Biotherapeutic medicines such as peptides, recombinant proteins, and monoclonal antibodies have successfully entered the market for treating or providing protection against chronic and life-threatening diseases. The number of relevant commercial products is rapidly increasing. Due to degradation in the gastro-intestinal tract, protein-based drugs cannot be taken orally but need to be administered via alternative routes. The parenteral injection is still the most widely applied administration route but therapy compliance of injection-based pharmacotherapies is a concern. Long-acting injectable (LAI) sustained release dosage forms such as microparticles allow less frequent injection to maintain plasma levels within their therapeutic window. Spider Silk Protein and Poly Lactic-co-Glycolic Acid (PLGA) have been attractive candidates to fabricate devices for drug delivery applications. However, conventional microencapsulation processes to manufacture microparticles encounter drawbacks such as protein activity loss, unacceptable residual organic solvents, complex processing, and difficult scale-up.
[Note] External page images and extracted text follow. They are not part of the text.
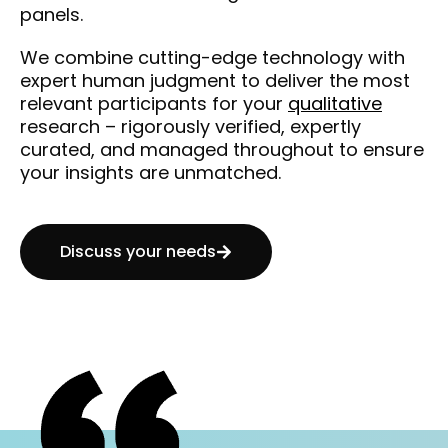
panels.
We combine cutting-edge technology with
expert human judgment to deliver the most
relevant participants for your
qualitative
research – rigorously verified, expertly
curated, and managed throughout to ensure
your insights are unmatched.
Discuss your needs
Supercritical fluids (SCF), such as supercritical carbon dioxide (scCO2), have been used to produce protein-loaded microparticles and is advantageous over conventional methods regarding adjustable fluid properties, mild operating conditions, interfacial tensionless, cheap, non-toxicity, easy downstream processing and environment-friendly. Supercritical microfluidics (SCMF) depict the idea to combine strengths of process scale reduction with unique properties of SCF. Concerning the development of long-acting microparticles for biological therapeutics, SCMF processing offers several benefits over conventionally larger-scale systems such as enhanced control on fluid flow and other critical processing parameters such as pressure and temperature, easy modulation of product properties (such as particle size, morphology, and composition), cheaper equipment build-up, and convenient parallelization for high-throughput production. The objective of this project is to develop a mild microfluidic scCO2 based process for the production of long-acting injectable protein-loaded microparticles with, for example, Spider Silk Protein or PLGA as the encapsulating materials, and to evaluate the techno-economic potential of such SCMF technology for practical & industrial production.